--- Your task ---
Copy nothing but the text: reproduce each line of the listing exactly and leave the pictures out.

--- Data provided ---

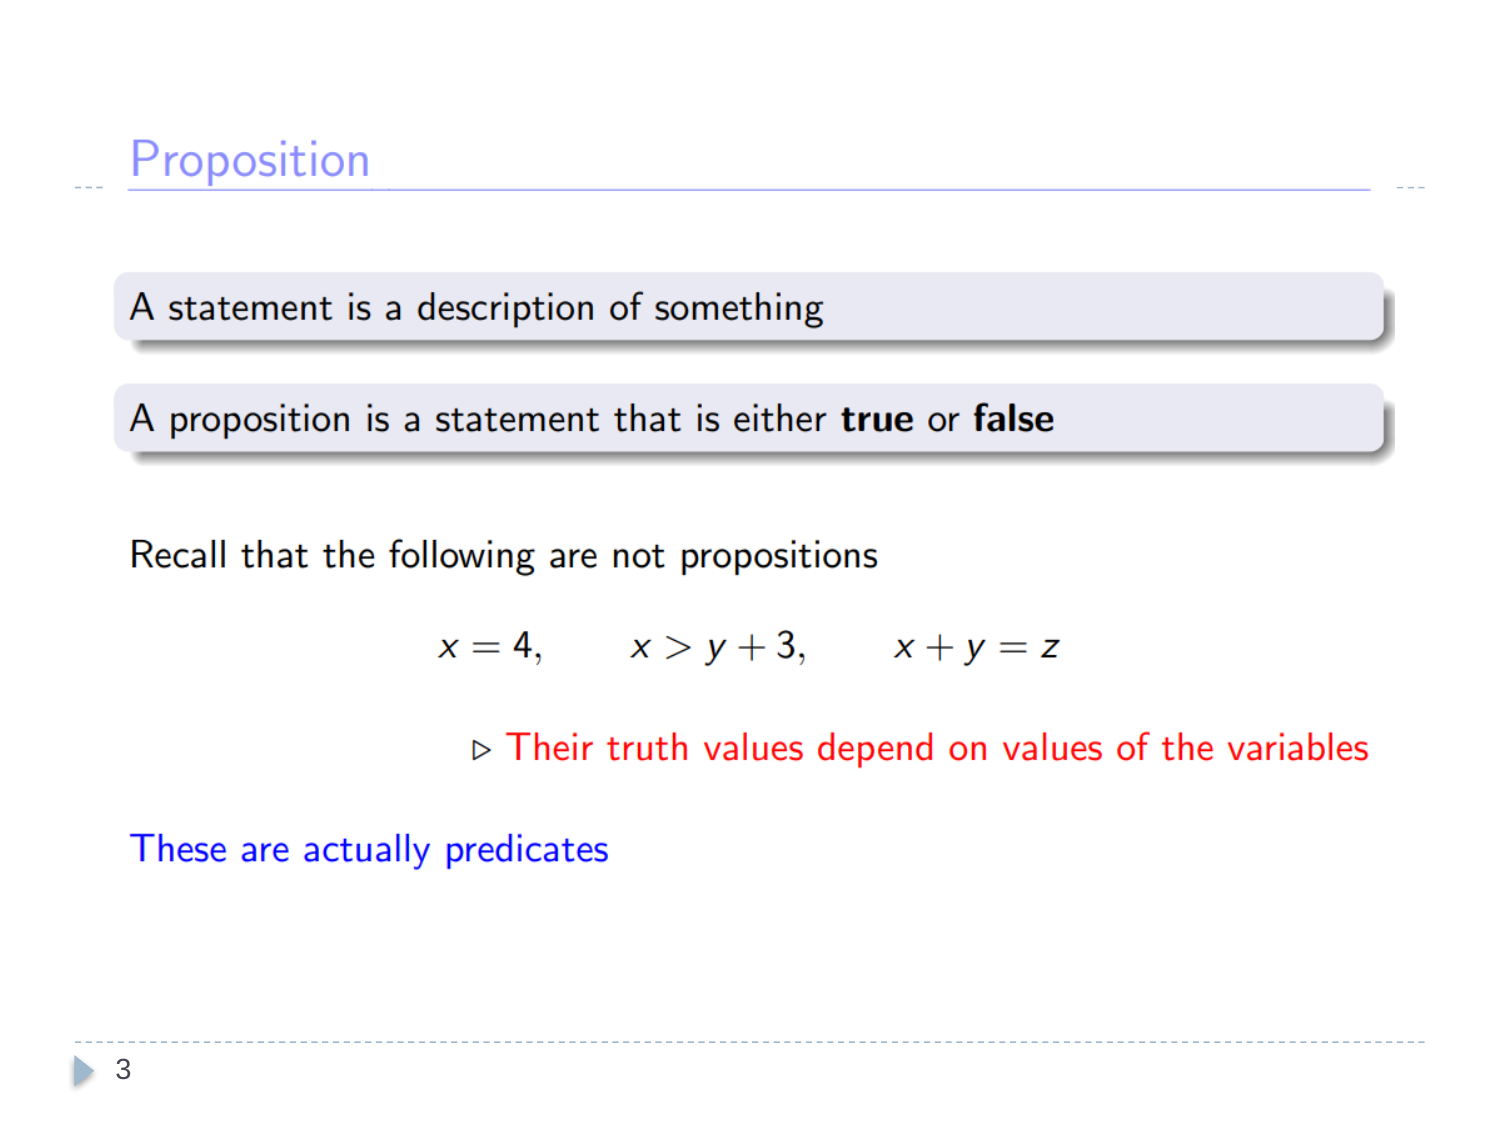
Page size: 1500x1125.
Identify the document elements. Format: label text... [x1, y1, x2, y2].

slide_number 3 [100, 1042, 426, 1103]
picture [105, 110, 1395, 1014]
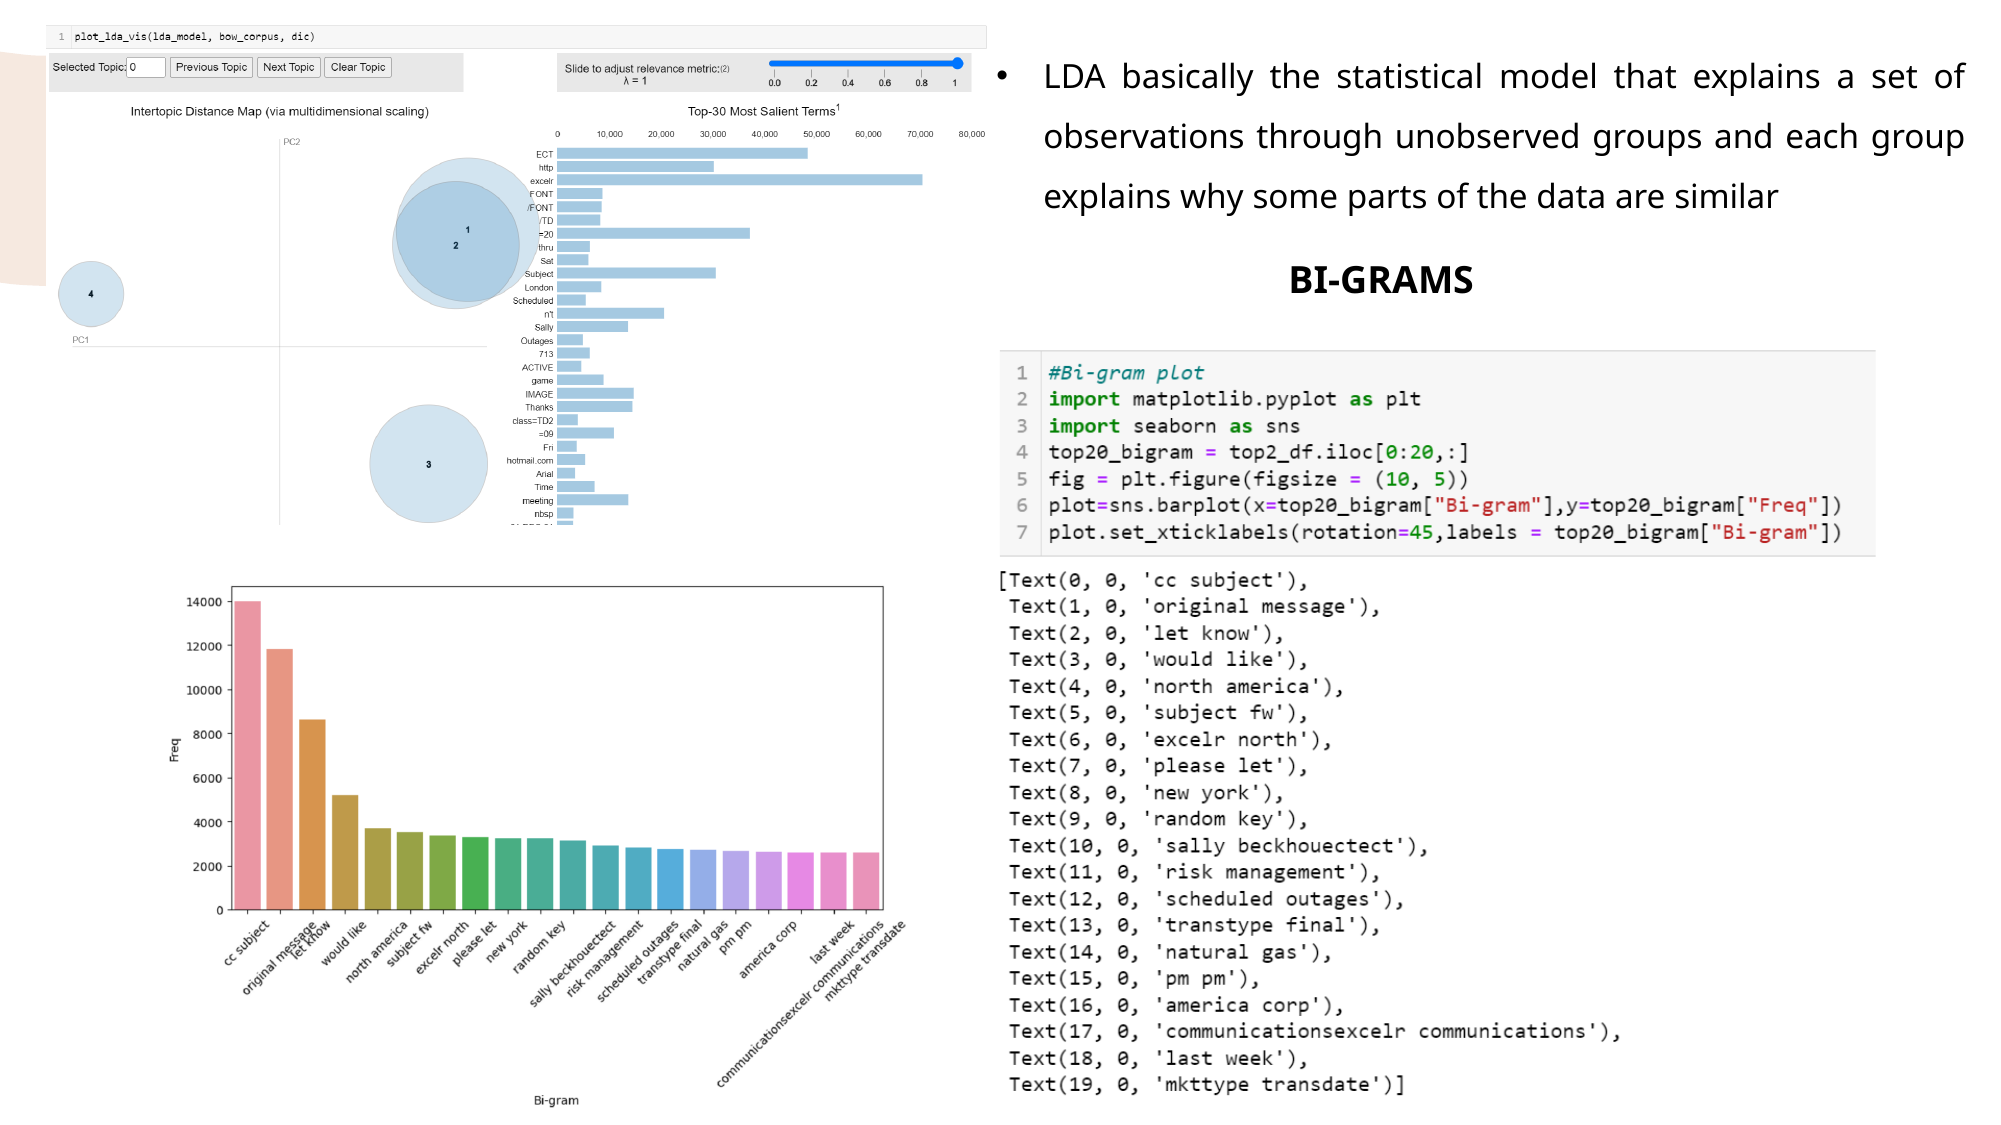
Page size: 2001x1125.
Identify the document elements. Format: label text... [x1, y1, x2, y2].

picture [161, 572, 923, 1117]
picture [46, 24, 1876, 1116]
text_box BI-GRAMS [1245, 248, 1517, 309]
text_box LDA basically the statistical model that explains a set of observations through unobserved groups and each group explains why some parts of the data are similar [1000, 27, 1982, 223]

--- Result of this task ---
Page size: 1500x1125.
Identify the document elements. Format: label text... [x1, y1, x2, y2].

slide_number 3 [100, 1042, 426, 1103]
picture [105, 110, 1395, 1014]
Page size: 2001x1125.
Identify the document elements. Format: label text... [x1, y1, x2, y2].

picture [161, 572, 923, 1117]
picture [46, 24, 1876, 1116]
text_box BI-GRAMS [1245, 248, 1517, 309]
text_box LDA basically the statistical model that explains a set of observations through unobserved groups and each group explains why some parts of the data are similar [1000, 27, 1982, 223]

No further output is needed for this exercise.